═════ Provided data ═════
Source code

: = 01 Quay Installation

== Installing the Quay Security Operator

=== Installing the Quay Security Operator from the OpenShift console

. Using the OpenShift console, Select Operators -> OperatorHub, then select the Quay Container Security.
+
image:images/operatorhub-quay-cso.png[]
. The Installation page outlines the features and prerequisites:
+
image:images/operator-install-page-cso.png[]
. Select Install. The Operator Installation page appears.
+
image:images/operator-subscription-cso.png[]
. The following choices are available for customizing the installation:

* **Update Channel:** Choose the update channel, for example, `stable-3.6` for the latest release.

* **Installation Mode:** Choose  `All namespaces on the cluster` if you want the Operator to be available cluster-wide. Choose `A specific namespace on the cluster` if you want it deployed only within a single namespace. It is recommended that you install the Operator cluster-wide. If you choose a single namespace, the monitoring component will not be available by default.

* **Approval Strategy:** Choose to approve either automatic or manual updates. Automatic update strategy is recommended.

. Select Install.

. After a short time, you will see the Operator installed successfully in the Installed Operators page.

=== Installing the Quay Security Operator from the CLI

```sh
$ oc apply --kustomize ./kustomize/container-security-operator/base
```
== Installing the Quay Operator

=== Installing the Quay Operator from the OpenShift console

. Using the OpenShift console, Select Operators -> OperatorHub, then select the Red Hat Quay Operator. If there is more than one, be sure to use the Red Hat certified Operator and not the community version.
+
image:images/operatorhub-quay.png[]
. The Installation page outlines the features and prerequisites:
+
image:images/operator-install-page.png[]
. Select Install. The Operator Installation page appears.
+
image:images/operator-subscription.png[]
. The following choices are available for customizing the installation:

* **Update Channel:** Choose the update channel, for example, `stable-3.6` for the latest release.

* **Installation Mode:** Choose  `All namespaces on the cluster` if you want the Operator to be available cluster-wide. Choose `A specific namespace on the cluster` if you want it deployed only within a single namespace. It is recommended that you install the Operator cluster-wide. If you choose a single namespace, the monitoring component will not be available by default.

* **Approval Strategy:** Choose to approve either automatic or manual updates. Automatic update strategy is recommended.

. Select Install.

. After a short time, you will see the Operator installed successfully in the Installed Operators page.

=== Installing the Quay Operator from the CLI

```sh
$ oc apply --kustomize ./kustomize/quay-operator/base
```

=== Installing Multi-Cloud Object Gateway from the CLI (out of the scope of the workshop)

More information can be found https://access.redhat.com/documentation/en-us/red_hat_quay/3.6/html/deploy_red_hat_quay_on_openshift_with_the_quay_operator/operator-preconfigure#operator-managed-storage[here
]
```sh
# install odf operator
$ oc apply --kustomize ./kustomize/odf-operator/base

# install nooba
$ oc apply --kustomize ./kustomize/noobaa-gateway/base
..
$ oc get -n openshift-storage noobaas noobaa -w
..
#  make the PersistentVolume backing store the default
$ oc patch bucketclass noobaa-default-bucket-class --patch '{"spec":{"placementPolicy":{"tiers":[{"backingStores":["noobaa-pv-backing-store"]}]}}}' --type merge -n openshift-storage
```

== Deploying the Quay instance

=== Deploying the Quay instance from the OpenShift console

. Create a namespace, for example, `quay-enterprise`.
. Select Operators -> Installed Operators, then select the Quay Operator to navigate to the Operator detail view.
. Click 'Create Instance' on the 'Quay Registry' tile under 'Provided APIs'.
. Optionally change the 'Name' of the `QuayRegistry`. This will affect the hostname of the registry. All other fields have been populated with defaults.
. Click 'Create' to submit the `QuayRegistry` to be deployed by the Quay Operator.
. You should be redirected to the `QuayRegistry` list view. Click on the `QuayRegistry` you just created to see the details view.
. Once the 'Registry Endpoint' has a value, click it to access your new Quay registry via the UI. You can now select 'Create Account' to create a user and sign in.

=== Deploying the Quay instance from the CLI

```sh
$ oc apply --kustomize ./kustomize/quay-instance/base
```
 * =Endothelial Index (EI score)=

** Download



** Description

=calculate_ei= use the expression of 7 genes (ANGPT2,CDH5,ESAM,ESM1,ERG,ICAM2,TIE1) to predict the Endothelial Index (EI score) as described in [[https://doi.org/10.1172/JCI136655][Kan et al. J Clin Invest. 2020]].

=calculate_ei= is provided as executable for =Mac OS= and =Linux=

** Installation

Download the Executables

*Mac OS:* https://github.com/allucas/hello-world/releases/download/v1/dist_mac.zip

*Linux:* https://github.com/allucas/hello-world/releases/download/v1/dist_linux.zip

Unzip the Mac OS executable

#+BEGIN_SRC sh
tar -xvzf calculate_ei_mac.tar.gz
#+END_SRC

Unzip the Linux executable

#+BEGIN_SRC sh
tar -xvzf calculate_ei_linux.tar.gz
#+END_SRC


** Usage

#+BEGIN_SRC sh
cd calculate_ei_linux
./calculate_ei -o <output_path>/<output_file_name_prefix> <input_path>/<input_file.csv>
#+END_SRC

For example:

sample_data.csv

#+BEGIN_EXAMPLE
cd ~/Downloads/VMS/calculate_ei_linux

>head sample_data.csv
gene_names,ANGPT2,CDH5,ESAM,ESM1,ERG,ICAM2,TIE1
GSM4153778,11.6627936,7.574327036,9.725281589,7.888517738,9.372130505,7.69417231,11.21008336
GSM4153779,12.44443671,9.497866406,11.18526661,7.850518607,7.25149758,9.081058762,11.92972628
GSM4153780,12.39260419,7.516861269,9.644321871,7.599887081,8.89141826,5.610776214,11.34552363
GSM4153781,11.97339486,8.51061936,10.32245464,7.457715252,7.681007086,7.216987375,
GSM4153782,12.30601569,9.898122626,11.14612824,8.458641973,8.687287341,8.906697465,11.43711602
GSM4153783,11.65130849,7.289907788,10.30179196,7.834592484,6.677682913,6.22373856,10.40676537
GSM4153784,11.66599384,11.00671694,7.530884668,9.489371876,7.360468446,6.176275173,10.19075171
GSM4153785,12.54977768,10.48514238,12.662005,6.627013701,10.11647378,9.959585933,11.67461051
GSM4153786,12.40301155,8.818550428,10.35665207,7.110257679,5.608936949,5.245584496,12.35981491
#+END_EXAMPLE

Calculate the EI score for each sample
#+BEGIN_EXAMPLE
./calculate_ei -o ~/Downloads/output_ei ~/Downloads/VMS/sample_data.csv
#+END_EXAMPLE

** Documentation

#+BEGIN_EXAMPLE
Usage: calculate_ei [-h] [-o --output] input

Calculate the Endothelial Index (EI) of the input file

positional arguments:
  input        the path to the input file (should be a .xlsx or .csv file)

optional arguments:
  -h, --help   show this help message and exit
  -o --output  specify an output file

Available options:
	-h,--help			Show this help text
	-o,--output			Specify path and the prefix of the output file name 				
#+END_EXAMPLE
═════
Work task →
Count the lines in the listing where the string "allucas" appears. Answer with the number only.

Solution for this task →
2